Members of the Ghana Union of Traders Association (GUTA) in Accra yesterday closed their shops in protest ofthe high cost of doing business in recent times.
The action came off despite the effort of the Council of State to convince the Association to rescind its decision on Tuesday.
It said its protest in Accra followed the close-down of shops in Kumasi from Monday to Friday, last week due to the implementation of policies concerning value Added Tax (VAT) and that the current action would last five days.
During its rounds in Accra yesterday, the Ghanaian Times found that business activities in the Central Business District (CBD), Kaneshie and Odorkor had slowed down as most shops had been closed.
Some traders seated in front of their closed shops told the paper that the economic hardship in the country was negatively impacting their businesses.
A bag vendor at the CBD, Isaac Aboagye Darkwah, said the protest was a signal to the government to have a sense of urgency to salvage the situation.
He said things were quickly getting out of hand and something had to be done as a matter of urgency.
Akosua Assan, a grocery wholesaler at Rawlings Park in the CBD, said the government had to stop the depreciation of the cedi and the high rate of inflation to reduce the hardships faced by Ghanaians.
Ms Grace Larbi, who sells provisions at Kaneshie, said the ever-rising prices of her items were reducing her purchasing power and thus reducing her profit, a situation which undermined her ability to support her family.
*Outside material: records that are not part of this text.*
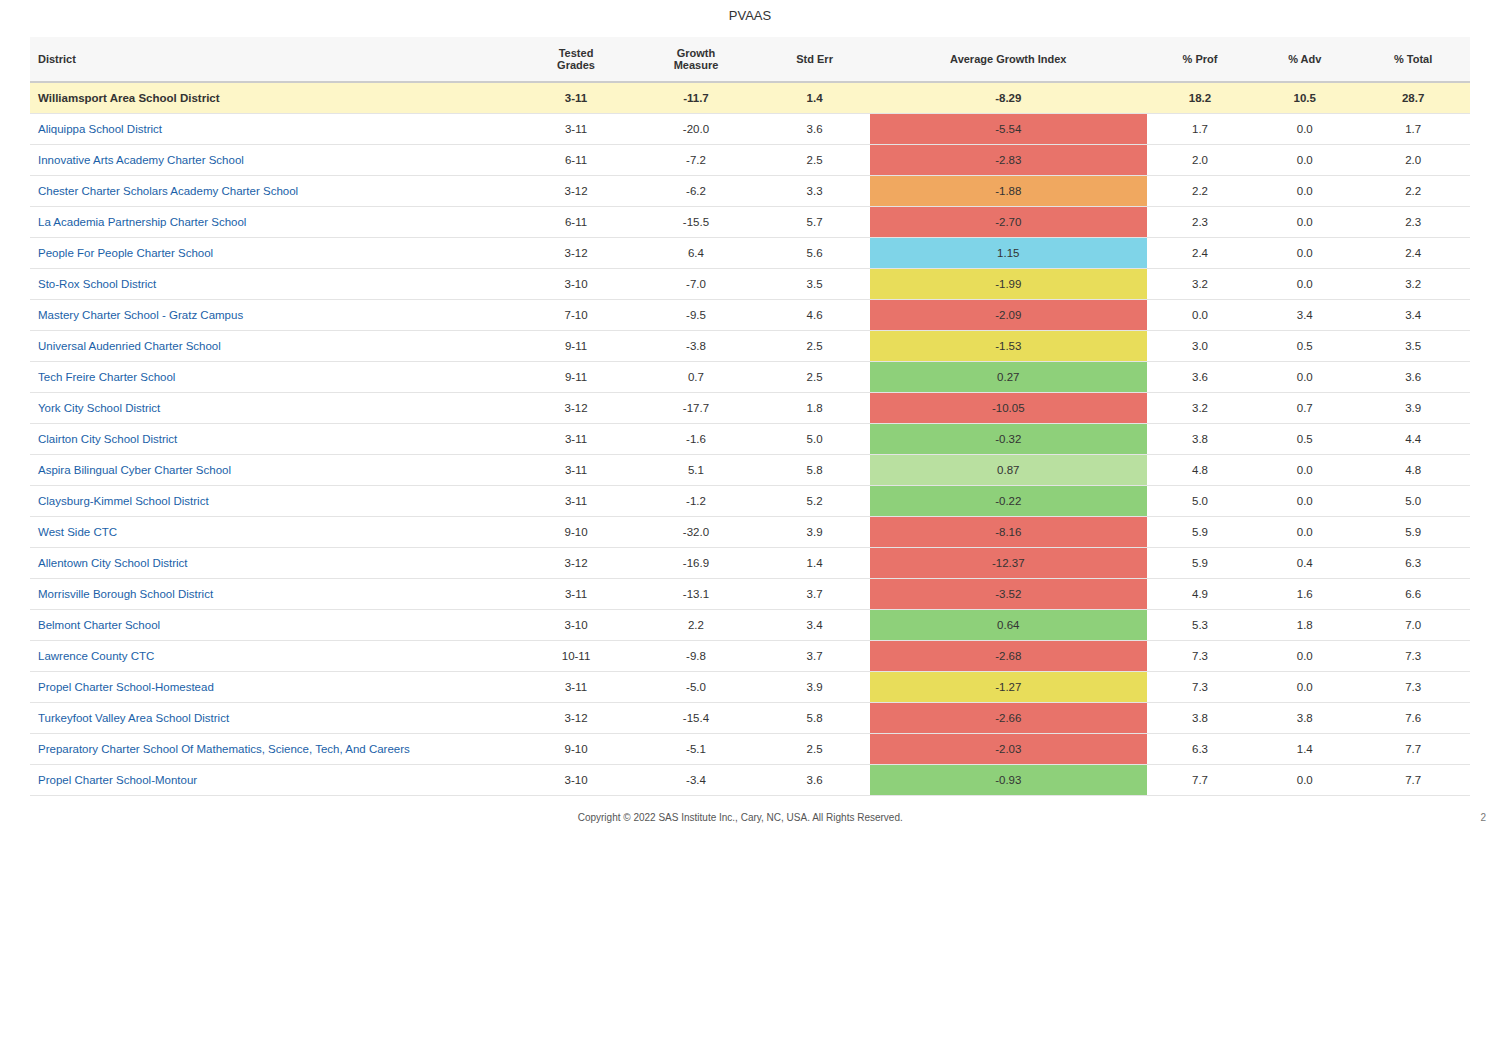PVAAS
| District | Tested Grades | Growth Measure | Std Err | Average Growth Index | % Prof | % Adv | % Total |
| --- | --- | --- | --- | --- | --- | --- | --- |
| Williamsport Area School District | 3-11 | -11.7 | 1.4 | -8.29 | 18.2 | 10.5 | 28.7 |
| Aliquippa School District | 3-11 | -20.0 | 3.6 | -5.54 | 1.7 | 0.0 | 1.7 |
| Innovative Arts Academy Charter School | 6-11 | -7.2 | 2.5 | -2.83 | 2.0 | 0.0 | 2.0 |
| Chester Charter Scholars Academy Charter School | 3-12 | -6.2 | 3.3 | -1.88 | 2.2 | 0.0 | 2.2 |
| La Academia Partnership Charter School | 6-11 | -15.5 | 5.7 | -2.70 | 2.3 | 0.0 | 2.3 |
| People For People Charter School | 3-12 | 6.4 | 5.6 | 1.15 | 2.4 | 0.0 | 2.4 |
| Sto-Rox School District | 3-10 | -7.0 | 3.5 | -1.99 | 3.2 | 0.0 | 3.2 |
| Mastery Charter School - Gratz Campus | 7-10 | -9.5 | 4.6 | -2.09 | 0.0 | 3.4 | 3.4 |
| Universal Audenried Charter School | 9-11 | -3.8 | 2.5 | -1.53 | 3.0 | 0.5 | 3.5 |
| Tech Freire Charter School | 9-11 | 0.7 | 2.5 | 0.27 | 3.6 | 0.0 | 3.6 |
| York City School District | 3-12 | -17.7 | 1.8 | -10.05 | 3.2 | 0.7 | 3.9 |
| Clairton City School District | 3-11 | -1.6 | 5.0 | -0.32 | 3.8 | 0.5 | 4.4 |
| Aspira Bilingual Cyber Charter School | 3-11 | 5.1 | 5.8 | 0.87 | 4.8 | 0.0 | 4.8 |
| Claysburg-Kimmel School District | 3-11 | -1.2 | 5.2 | -0.22 | 5.0 | 0.0 | 5.0 |
| West Side CTC | 9-10 | -32.0 | 3.9 | -8.16 | 5.9 | 0.0 | 5.9 |
| Allentown City School District | 3-12 | -16.9 | 1.4 | -12.37 | 5.9 | 0.4 | 6.3 |
| Morrisville Borough School District | 3-11 | -13.1 | 3.7 | -3.52 | 4.9 | 1.6 | 6.6 |
| Belmont Charter School | 3-10 | 2.2 | 3.4 | 0.64 | 5.3 | 1.8 | 7.0 |
| Lawrence County CTC | 10-11 | -9.8 | 3.7 | -2.68 | 7.3 | 0.0 | 7.3 |
| Propel Charter School-Homestead | 3-11 | -5.0 | 3.9 | -1.27 | 7.3 | 0.0 | 7.3 |
| Turkeyfoot Valley Area School District | 3-12 | -15.4 | 5.8 | -2.66 | 3.8 | 3.8 | 7.6 |
| Preparatory Charter School Of Mathematics, Science, Tech, And Careers | 9-10 | -5.1 | 2.5 | -2.03 | 6.3 | 1.4 | 7.7 |
| Propel Charter School-Montour | 3-10 | -3.4 | 3.6 | -0.93 | 7.7 | 0.0 | 7.7 |
Copyright © 2022 SAS Institute Inc., Cary, NC, USA. All Rights Reserved. 2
“Things are expensive in town. Last week, I went to town to stock my shop with provisions but the prices had gone up too high, about three times just a week after I last bought some items, making it difficult for me to purchase enough items to sell,” she added.
Also at Kaneshie, a home appliance vendor, Kwasi Appiah, said though traders would lose some income within the five days that they had to close their shops, he was hopeful that would make the government salvage the situation.
“I sell television sets, and since the prices are unstable, getting people to purchase them is a problem, making the market slow,” he said.
Kwasi Phobia at Odorkor, who was selling his goods (shoes) in front of his closed shop, said he was in full support of the protest but was hopeful that the economic turmoil experienced in the country would soon be over.
Meanwhile, Agnes Quashie, who had her shop partly closed, stated that as much as she supported the idea of the association, she could not fully lock the shop because she would be unable to pay the loan she had taken for the business.
“I have gone for a loan for my business and if I close the shop for a day and not sell to make payments to the collectors, I would be charged a penalty and if I don’t pay it, my things would be seized,” she explained.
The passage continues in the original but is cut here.